(TASK MATERIAL begins)
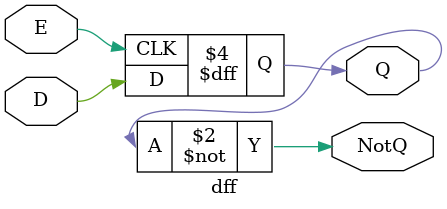
<source format=v>
module dff(
    input D, E,
    output reg Q,
    output NotQ
);

    initial begin
        Q <= 0;
    end
    
    always @(posedge E) begin
        Q <= D;
    end
    
    assign NotQ = ~Q;

endmodule
</source>
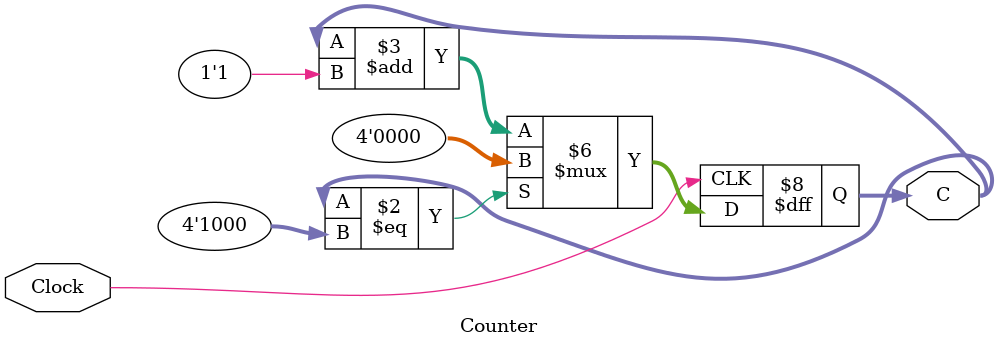
<source format=v>
`timescale 1ns / 1ps

module DataReceiver(serial,Clock,D_out,data_valid,parity_error);
    input serial;
    input Clock;
    output reg [7:0] D_out;
    output reg data_valid;
    output reg parity_error;

    wire [3:0] C;
    wire shift_enable;
    wire reset;
    wire i;
    wire calculated_parity;
    wire [7:0] data;
    
    
    assign shift_enable = 8; 
    assign reset = 0;
    assign i = shift_enable;
    
    always@(posedge Clock)
    begin
        if (C == 4'd8)
        begin
            if (serial != calculated_parity)
                parity_error <= 1'b1;
            else
                parity_error <= 1'b0;
            
            D_out <= data;
            data_valid <= 1'b1;
        end
        else
        begin
            data_valid <= 1'b0;
            if (C == 4'd0)
                parity_error <= 1'b0;
        end
    end

    Counter myCounter (.Clock(Clock),.C(C));
    ShiftReg myShiftReg (.Clock(Clock),.shift_enable(shift_enable),.sin(serial),.Q(data));
    OdddParityCheck myParityCheck (.w(i),.reset(reset),.clock(Clock),.p(calculated_parity));
    
endmodule


module ShiftReg(Clock,shift_enable,sin,Q);
    input Clock;
    input shift_enable;
    input sin;
    output reg [7:0] Q;

    initial
    begin
        Q = 8'd0;
    end

    always@(posedge Clock)
    begin
        if (shift_enable)
        begin

            Q[7] <= sin;
            Q[6] <= Q[7];
            Q[5] <= Q[6];
            Q[4] <= Q[5];
            Q[3] <= Q[4];
            Q[2] <= Q[3];
            Q[1] <= Q[2];
            Q[0] <= Q[1];
        end
    end
endmodule

module OdddParityCheck(w,reset,clock,p);
    input w;
    input reset;
    input clock;
    output reg p;

    localparam S_even = 1'b0, S_odd=1'b1;
    reg state_reg, state_next;
    
    always@(posedge clock)
    begin
        if (reset == 1'b0)
            state_reg <= S_even;
        else
            state_reg <= state_next;
    end
    
    always@*
    begin
        state_next = state_reg;
        case(state_reg)
        S_even:
        begin
            p = 1'b0;
            if (w)
                state_next = S_odd;
        end
        S_odd:
        begin
            p = 1'b1;
            if (w)
                state_next = S_even;
        end 
        default: 
        begin
            p = 1'b0;
            state_next = S_even;
        end
        endcase
    end
endmodule


module Counter(Clock,C);
    input Clock;
    output reg [3:0] C;
    
    initial
    begin
        C = 4'd0;
    end
    
    always@(posedge Clock)
    begin
        if (C == 4'd8)
            C <= 4'd0;
        else
            C <= C + 1'b1;
    end
endmodule
</source>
(TASK MATERIAL ends)
[PROBLEM REQUIREMENTS]
The required answer is the line with "if (shift_enable)" plus every line after it to the end of the entries above, transcribed exactly.

[SOLUTION]
        if (shift_enable)
        begin

            Q[7] <= sin;
            Q[6] <= Q[7];
            Q[5] <= Q[6];
            Q[4] <= Q[5];
            Q[3] <= Q[4];
            Q[2] <= Q[3];
            Q[1] <= Q[2];
            Q[0] <= Q[1];
        end
    end
endmodule

module OdddParityCheck(w,reset,clock,p);
    input w;
    input reset;
    input clock;
    output reg p;

    localparam S_even = 1'b0, S_odd=1'b1;
    reg state_reg, state_next;
    
    always@(posedge clock)
    begin
        if (reset == 1'b0)
            state_reg <= S_even;
        else
            state_reg <= state_next;
    end
    
    always@*
    begin
        state_next = state_reg;
        case(state_reg)
        S_even:
        begin
            p = 1'b0;
            if (w)
                state_next = S_odd;
        end
        S_odd:
        begin
            p = 1'b1;
            if (w)
                state_next = S_even;
        end 
        default: 
        begin
            p = 1'b0;
            state_next = S_even;
        end
        endcase
    end
endmodule


module Counter(Clock,C);
    input Clock;
    output reg [3:0] C;
    
    initial
    begin
        C = 4'd0;
    end
    
    always@(posedge Clock)
    begin
        if (C == 4'd8)
            C <= 4'd0;
        else
            C <= C + 1'b1;
    end
endmodule
</source>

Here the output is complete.